The relatively quiet “4,722 hours” shows the ways in which we create paradise even in the midst of the ugliest realities.

The world is a swirl of sand. It’s always night. You have been placed in a hole in the ground and have no connection to anything. There is certainly danger, perhaps an evil. But you don’t understand the evil. It doesn’t fit your model of reality.

If I say “The world is a swirl of blue sand” it becomes a description of what Jemma Simmons (Elizabeth Henstridge) experienced during her exile from S.H.I.E.L.D.-vile that started in the last moments of the Season 2 season finale. Through the first four episodes, viewers have waited to find out how she survived what we now know was 4,722 hours: 196 days and 18 Earth hours.

This episode is the best hard sci-fi the series has presented. Survival, it turns out, requires Simmons to “science the shit” out of her circumstances. That’s not the only reference to the late summer hit, The Martian. Simmons journals on her phone, “engineered” by Fitz (Iain De Caestecker) to have really long battery life, and talks to herself. The planet is mostly desert. But unlike The Martian, this planet isn’t completely devoid of life; it has a breathable atmosphere, a few plants, and water. All those things were brought to Mars by Mark Watney’s (Matt Damon) NASA, but it was necessary in this episode to make them indigenous, or the episode would have ended with Simmon’s dehydration about 10 minutes in.

But unlike the plot of The Martian, which hints, more so in the book than in the movie, that Mars is out to get Watney — this planet appears to actually be actively malevolent. (Sharing another similarity with the film, this plot begins long before the arrival of Simmons. A lone surviving NASA astronaut, Will Daniels (Dillon Casey), from a doomed research mission to the planet finds her and restrains her. He isn’t initially convinced that Simmons is real, and thus keeps her in a cage, isolated. He isn’t really a captor, and he isn’t evil. It turns out he has been stranded on the planet for longer than 14, surviving by not trusting, by living underground, and by not attracting the evil, whatever it is.

- Exercise task -
Can you print everything in the episode review from "The world is a swirl of sand." down to "model of reality.", word for word?

- Record set -
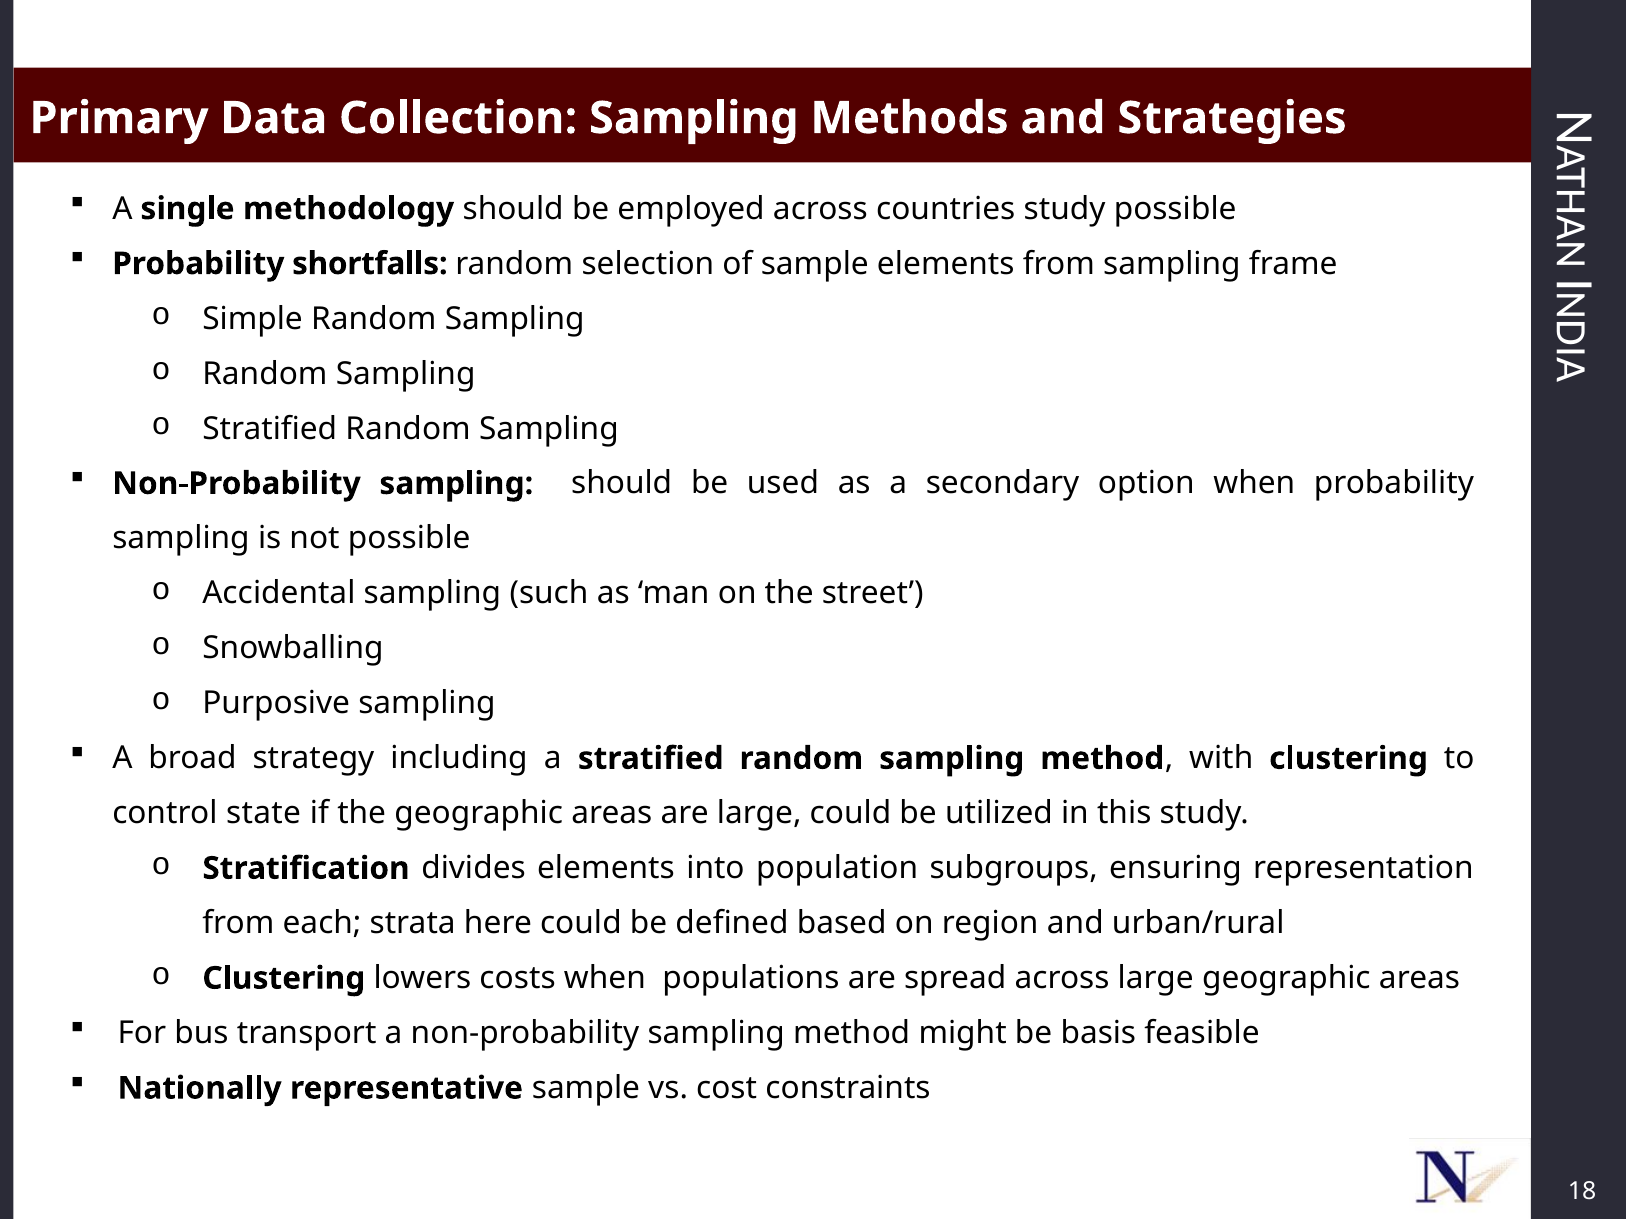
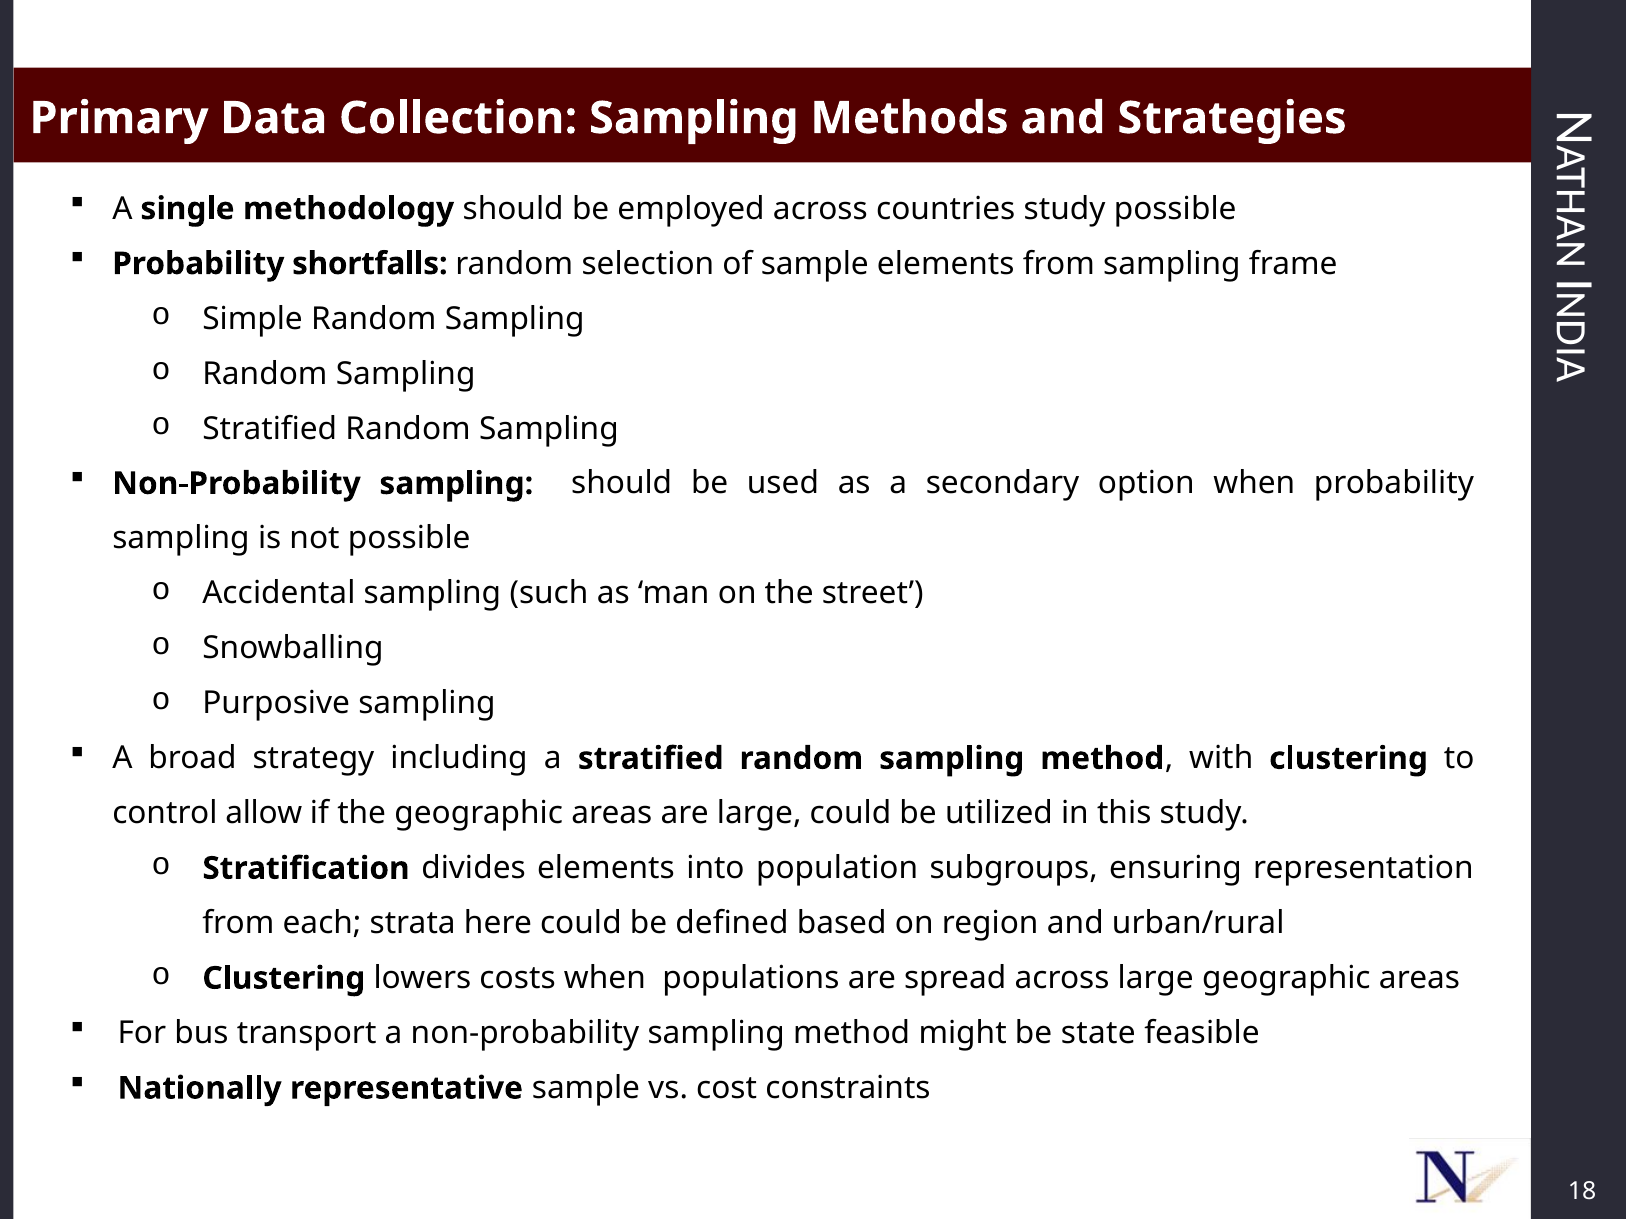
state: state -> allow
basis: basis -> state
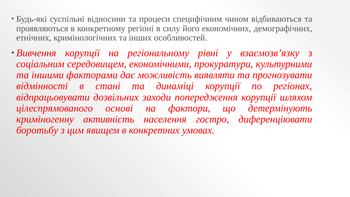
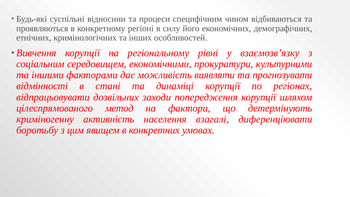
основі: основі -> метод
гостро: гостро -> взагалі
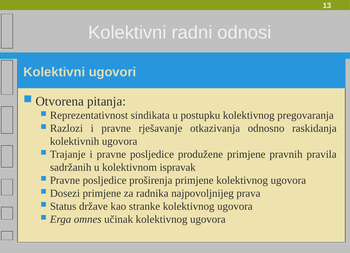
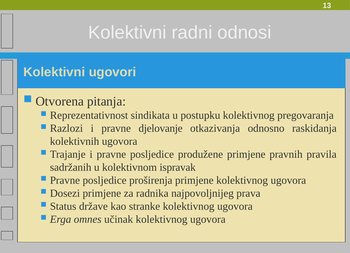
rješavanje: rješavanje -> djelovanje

- Result of this exercise -
The world is a swirl of sand. It’s always night. You have been placed in a hole in the ground and have no connection to anything. There is certainly danger, perhaps an evil. But you don’t understand the evil. It doesn’t fit your model of reality.